Submitted to: Journal of Agricultural and Food Chemistry
Publication Type: Peer Reviewed Journal
Publication Acceptance Date: 9/5/2004
Publication Date: 10/16/2004
Citation: Trebbi, D., McGrath, J.M. 2004. Fluorometric sucrose evaluation for sugar beet. Journal of Agricultural and Food Chemistry. 52(23):6862-6867.

Interpretive Summary: Sucrose is the primary economic product from sugar beet. Measurement of sucrose in beets is currently a laborious and time consuming process, which hinders rapid evaluation of sugar beet roots for their sucrose content. A technique called EFA was developed that will allow more efficient sucrose content determinations. EFA uses well known enzymatic chemistry in a miniaturized format of microtiter plates with a highly sensitive fluorescent detection chemistry to determine sucrose content in dry sugar beet root tissue. The accuracy of EFA was shown to be comparable to the gold standard of High Performance Liquid Chromatography. Breeders and agriculturalists now have a new highly sensitive method to examine sucrose content in sugar beet roots that can be accomplished more rapidly and with greater precision than current methods. The method is applicable to dried root tissues from sugar beet roots of any age, and scientists will now be able to use the method to follow sucrose accumulation during plant development as well as examine the inheritance of sucrose content as a proportion of root dry matter.

Technical Abstract: Sucrose is the economic product from sugar beet. Disease resistance is often available in low sucrose genotypes and, prior to deploying such novel genes as available into the cultivated spectrum, selection for increased sucrose content is required during introgression. The objective of this work was to evaluate a relatively rapid and inexpensive enzymatic-fluorometric microtiter plate assay for sucrose quantification in sugar beet root dry matter, both for progeny testing in the greenhouse and evaluation of field-grown mother roots.

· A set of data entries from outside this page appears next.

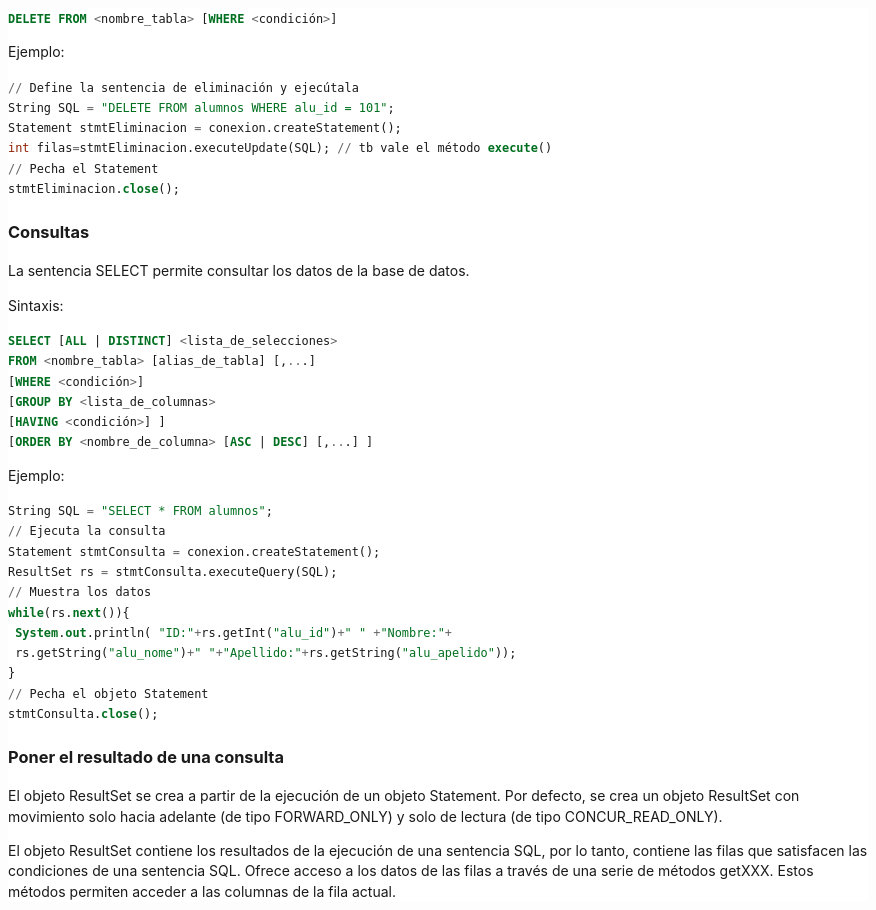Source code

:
 ```sql
DELETE FROM <nombre_tabla> [WHERE <condición>]
```

Ejemplo:

```sql
// Define la sentencia de eliminación y ejecútala
String SQL = "DELETE FROM alumnos WHERE alu_id = 101";
Statement stmtEliminacion = conexion.createStatement();
int filas=stmtEliminacion.executeUpdate(SQL); // tb vale el método execute()
// Pecha el Statement
stmtEliminacion.close();
```

### Consultas

La sentencia SELECT permite consultar los datos de la base de datos.

Sintaxis:

```sql
SELECT [ALL | DISTINCT] <lista_de_selecciones> 
FROM <nombre_tabla> [alias_de_tabla] [,...] 
[WHERE <condición>] 
[GROUP BY <lista_de_columnas>  
[HAVING <condición>] ] 
[ORDER BY <nombre_de_columna> [ASC | DESC] [,...] ]
```

Ejemplo:

```sql
String SQL = "SELECT * FROM alumnos";
// Ejecuta la consulta
Statement stmtConsulta = conexion.createStatement();
ResultSet rs = stmtConsulta.executeQuery(SQL);
// Muestra los datos
while(rs.next()){
 System.out.println( "ID:"+rs.getInt("alu_id")+" " +"Nombre:"+       
 rs.getString("alu_nome")+" "+"Apellido:"+rs.getString("alu_apelido"));
}
// Pecha el objeto Statement
stmtConsulta.close();
```

### Poner el resultado de una consulta

El objeto ResultSet se crea a partir de la ejecución de un objeto Statement. Por defecto, se crea un objeto ResultSet con movimiento solo hacia adelante (de tipo FORWARD_ONLY) y solo de lectura (de tipo CONCUR_READ_ONLY).

El objeto ResultSet contiene los resultados de la ejecución de una sentencia SQL, por lo tanto, contiene las filas que satisfacen las condiciones de una sentencia SQL. Ofrece acceso a los datos de las filas a través de una serie de métodos getXXX. Estos métodos permiten acceder a las columnas de la fila actual.
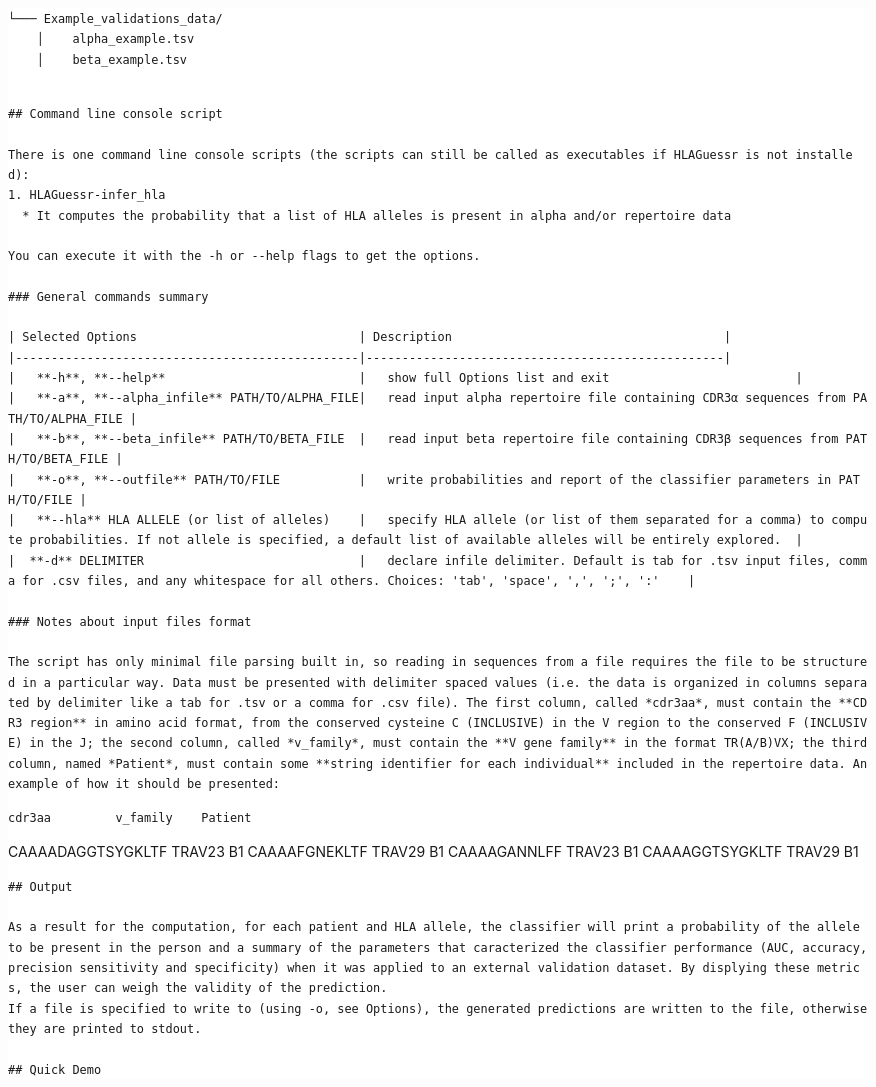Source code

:     └─── Example_validations_data/
        │    alpha_example.tsv 
        │    beta_example.tsv
```

## Command line console script

There is one command line console scripts (the scripts can still be called as executables if HLAGuessr is not installed):
1. HLAGuessr-infer_hla
  * It computes the probability that a list of HLA alleles is present in alpha and/or repertoire data

You can execute it with the -h or --help flags to get the options.

### General commands summary

| Selected Options                               | Description                                      |
|------------------------------------------------|--------------------------------------------------|
|   **-h**, **--help**                           |   show full Options list and exit                          |
|   **-a**, **--alpha_infile** PATH/TO/ALPHA_FILE|   read input alpha repertoire file containing CDR3α sequences from PATH/TO/ALPHA_FILE |
|   **-b**, **--beta_infile** PATH/TO/BETA_FILE  |   read input beta repertoire file containing CDR3β sequences from PATH/TO/BETA_FILE |
|   **-o**, **--outfile** PATH/TO/FILE           |   write probabilities and report of the classifier parameters in PATH/TO/FILE |
|   **--hla** HLA ALLELE (or list of alleles)    |   specify HLA allele (or list of them separated for a comma) to compute probabilities. If not allele is specified, a default list of available alleles will be entirely explored.  |
|  **-d** DELIMITER                              |   declare infile delimiter. Default is tab for .tsv input files, comma for .csv files, and any whitespace for all others. Choices: 'tab', 'space', ',', ';', ':'    |

### Notes about input files format

The script has only minimal file parsing built in, so reading in sequences from a file requires the file to be structured in a particular way. Data must be presented with delimiter spaced values (i.e. the data is organized in columns separated by delimiter like a tab for .tsv or a comma for .csv file). The first column, called *cdr3aa*, must contain the **CDR3 region** in amino acid format, from the conserved cysteine C (INCLUSIVE) in the V region to the conserved F (INCLUSIVE) in the J; the second column, called *v_family*, must contain the **V gene family** in the format TR(A/B)VX; the third column, named *Patient*, must contain some **string identifier for each individual** included in the repertoire data. An example of how it should be presented:
```
    cdr3aa         v_family	   Patient
CAAAADAGGTSYGKLTF   TRAV23  	    B1
CAAAAFGNEKLTF       TRAV29  	    B1
CAAAAGANNLFF        TRAV23  	    B1
CAAAAGGTSYGKLTF     TRAV29  	    B1
```
## Output

As a result for the computation, for each patient and HLA allele, the classifier will print a probability of the allele to be present in the person and a summary of the parameters that caracterized the classifier performance (AUC, accuracy, precision sensitivity and specificity) when it was applied to an external validation dataset. By displying these metrics, the user can weigh the validity of the prediction.
If a file is specified to write to (using -o, see Options), the generated predictions are written to the file, otherwise they are printed to stdout.

## Quick Demo
```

As determined using HPLC, sucrose content in diverse populations of sugar and table beet assayed over various developmental stages ranged from 0.213 to 2.416 mmol g-1 dry matter, and these values were used as references for both refractometry and enzymatic-fluorometric assay. As expected, refractometric analysis generally overestimated sucrose content. Enzymatic-fluorometric analyses were reasonably well correlated with HPLC results for young greenhouse-grown root tissues (R2 = 0.976), and less so with older field-grown roots (R2 = 0.605), for unknown reasons. Enzymatic-fluorometric assays may be best deployed for progeny testing young seedlings.